L’attacco avrebbe interessato la base di Ali Al Salem, dopo l’intercettazione di un missile Fateh-110 da parte della difesa aerea kuwaitiana. A causare i danni sarebbero stati i detriti caduti nell’area militare.
Gli Stati Uniti avvertono l’Iran
Il segretario alla Difesa americano Pete Hegseth ha ribadito che gli Stati Uniti sono pronti a impedire all’Iran di dotarsi di armi nucleari. Washington, pur lasciando aperta la strada diplomatica, ha fatto sapere di essere “più che capace” di riprendere le operazioni militari qualora fosse necessario.
Pezeshkian apre al dialogo
Da Teheran, il presidente iraniano Masoud Pezeshkian ha dichiarato che l’Iran è pronto a raggiungere un accordo per una pace dignitosa, sottolineando la disponibilità al dialogo e chiedendo alla controparte una reale volontà politica.
Tensione tra Israele e Hezbollah
Nelle stesse ore, l’esercito israeliano ha denunciato il lancio di diversi proiettili dal Libano verso il nord di Israele.

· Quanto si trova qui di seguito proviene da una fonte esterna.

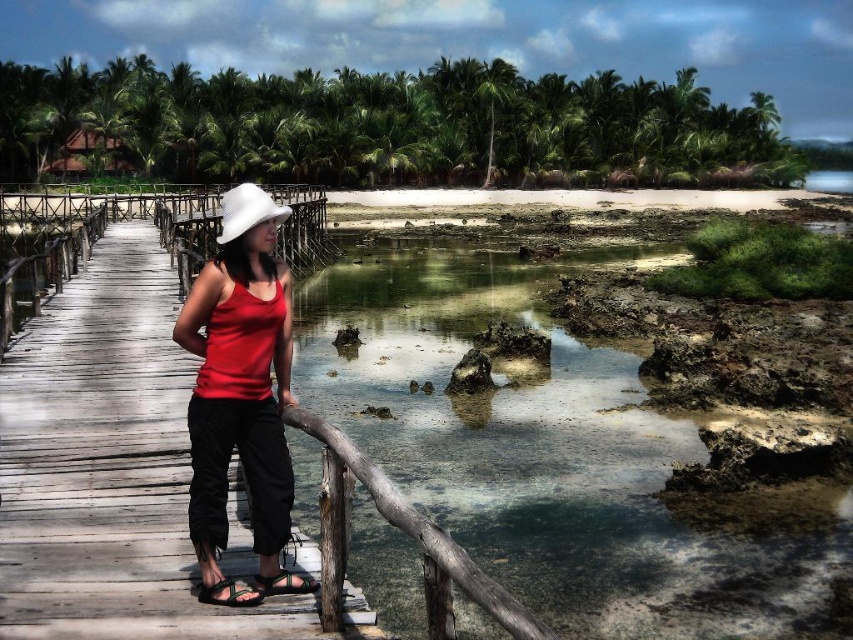
Who is taller, matte red tank top at center or black fabric sandal at lower center?

Standing taller between the two is matte red tank top at center.

Between point (265, 445) and point (245, 605), which one is positioned behind?

Positioned behind is point (265, 445).

You are a GUI agent. You are given a task and a screenshot of the screen. Output one action in this format:
    pyautogui.click(x=<x>, y=<y>)
    Task: Click on the matte red tank top at center
    The width and height of the screenshot is (853, 640).
    Given the screenshot: What is the action you would take?
    pyautogui.click(x=241, y=380)

Is matte red tank top at center taller than green fabric sandal at lower center?

Indeed, matte red tank top at center has a greater height compared to green fabric sandal at lower center.

Locate an element on the screen. This screenshot has height=640, width=853. matte red tank top at center is located at coordinates (241, 380).

Can you confirm if matte red tank top at center is positioned to the right of white felt hat at center?

Yes, matte red tank top at center is to the right of white felt hat at center.

In the scene shown: Which is more to the right, matte red tank top at center or white felt hat at center?

Positioned to the right is matte red tank top at center.

Identify the location of matte red tank top at center. (241, 380).

Locate an element on the screen. The height and width of the screenshot is (640, 853). matte red tank top at center is located at coordinates (241, 380).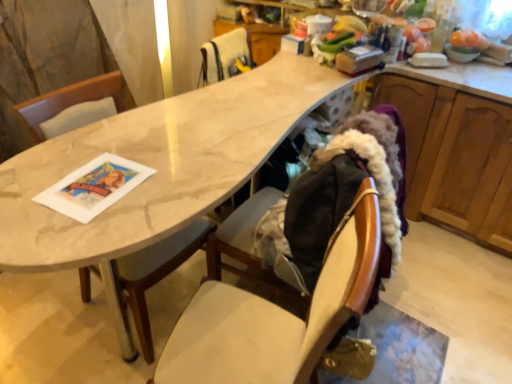
Locate an element on the screen. free space above wooden cabinet at right (from a real-world perspective) is located at coordinates (471, 73).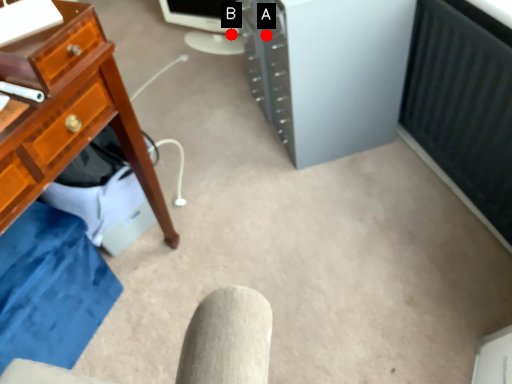
Question: Two points are circled on the image, labeled by A and B beside each circle. Which point is closer to the camera?

Choices:
 (A) A is closer
 (B) B is closer

Answer: (A)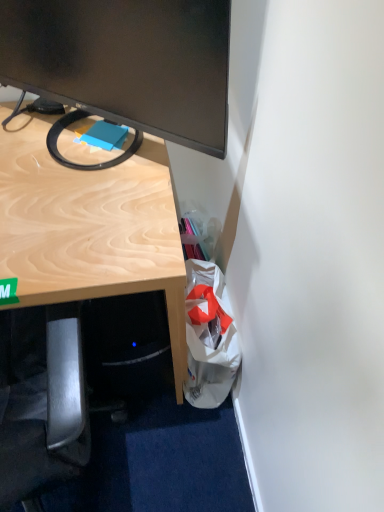
Question: Looking at the image, does white fabric bag at lower right seem bigger or smaller compared to matte black monitor at upper left?

Choices:
 (A) big
 (B) small

Answer: (B)

Question: From a real-world perspective, relative to matte black monitor at upper left, is white fabric bag at lower right vertically above or below?

Choices:
 (A) below
 (B) above

Answer: (A)

Question: Based on their positions, is white fabric bag at lower right located to the left or right of matte black monitor at upper left?

Choices:
 (A) left
 (B) right

Answer: (B)

Question: Based on their sizes in the image, would you say matte black monitor at upper left is bigger or smaller than white fabric bag at lower right?

Choices:
 (A) big
 (B) small

Answer: (A)

Question: From a real-world perspective, relative to white fabric bag at lower right, is matte black monitor at upper left vertically above or below?

Choices:
 (A) below
 (B) above

Answer: (B)

Question: Looking at their shapes, would you say matte black monitor at upper left is wider or thinner than white fabric bag at lower right?

Choices:
 (A) wide
 (B) thin

Answer: (B)

Question: Based on their positions, is matte black monitor at upper left located to the left or right of white fabric bag at lower right?

Choices:
 (A) right
 (B) left

Answer: (B)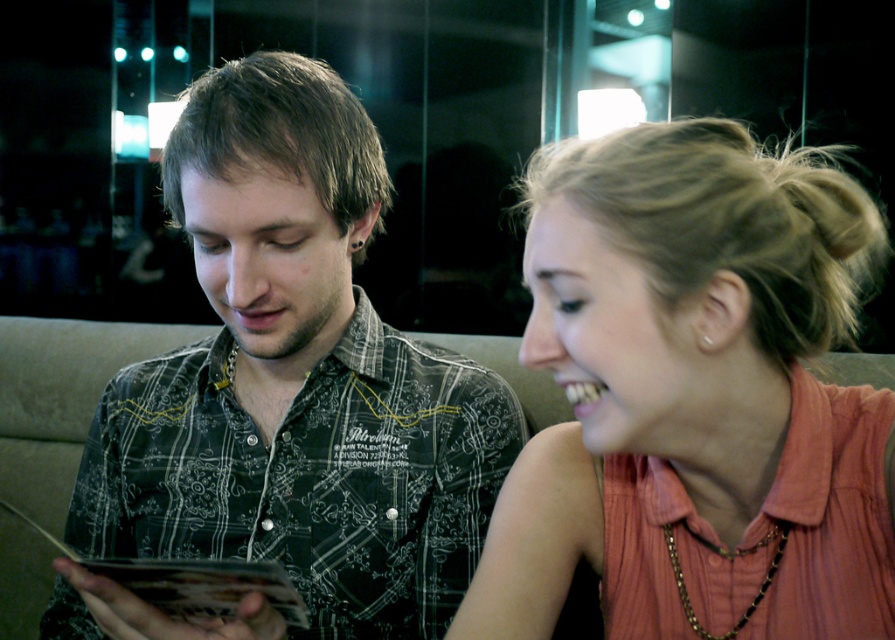
You are a fashion designer observing two people in the scene. You need to determine which clothing item, the matte coral blouse at center or the black printed shirt at center, is shorter in length. Which one is shorter?

The matte coral blouse at center has a lesser height compared to the black printed shirt at center, so the matte coral blouse at center is shorter in length.

You are standing at point (621,512). You want to move to the person on the right. Can you reach them without moving past the person on the left?

The distance between you and the person on the right is 74.40 centimeters. Since you are starting at point (621,512), you can move towards them without needing to pass the person on the left as they are not in your path.

You are a photographer setting up for a group photo. You notice the matte coral blouse at center and the black printed shirt at center. Which one should you adjust to ensure both are centered in the frame?

The matte coral blouse at center is to the right of the black printed shirt at center, so you should move the matte coral blouse at center slightly to the left to align both items centrally in the frame.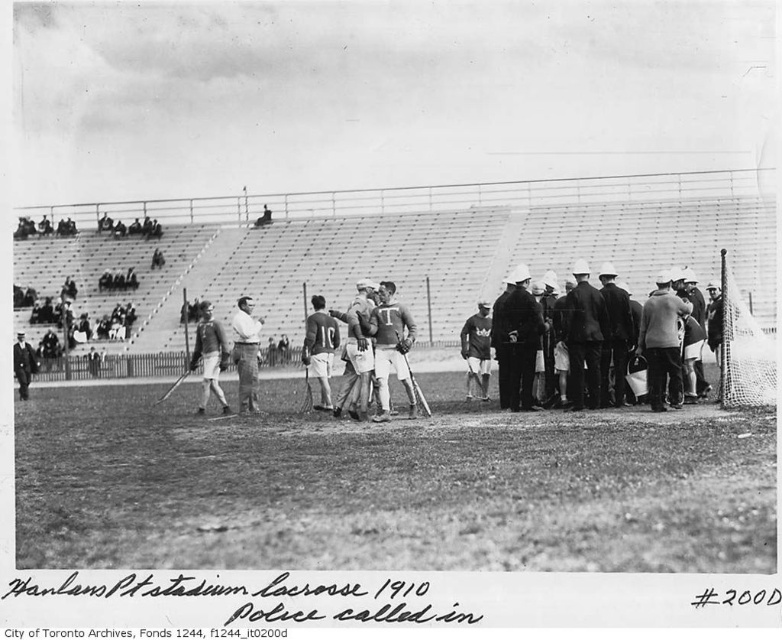
Question: Is matte white uniform at center closer to the viewer compared to smooth leather jacket at center?

Choices:
 (A) yes
 (B) no

Answer: (A)

Question: Can you confirm if matte white jersey at center is wider than smooth black suit at lower left?

Choices:
 (A) no
 (B) yes

Answer: (A)

Question: Which point is closer to the camera taking this photo?

Choices:
 (A) (27, 369)
 (B) (321, 321)
 (C) (242, 304)

Answer: (B)

Question: Which object is positioned farthest from the matte white jersey at center?

Choices:
 (A) matte white uniform at center
 (B) dark wool coat at center
 (C) coarse wool sweater at center

Answer: (C)

Question: Considering the real-world distances, which object is closest to the smooth white shirt at center?

Choices:
 (A) matte white jersey at center
 (B) matte white uniform at center

Answer: (A)

Question: Is matte white uniform at center further to the viewer compared to smooth black suit at lower left?

Choices:
 (A) yes
 (B) no

Answer: (B)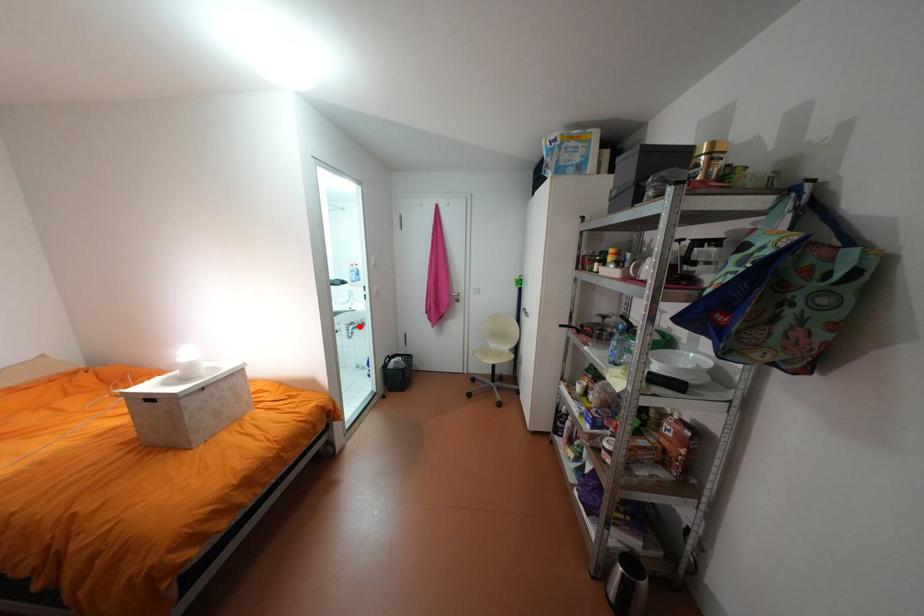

La maggior parte sarebbe stata intercettata, mentre un impatto è stato registrato nell’area di Kiryat Shmona, senza feriti.
Hezbollah ha rivendicato il lancio di razzi, sostenendo di aver agito in risposta alle violazioni del cessate il fuoco da parte israeliana.
Uno scenario ancora fragile
Tra il fronte iraniano, le tensioni in Libano e il ruolo degli Stati Uniti, il quadro del Medio Oriente rimane instabile. La diplomazia resta aperta, ma gli ultimi episodi confermano quanto la regione sia ancora esposta al rischio di una nuova escalation militare.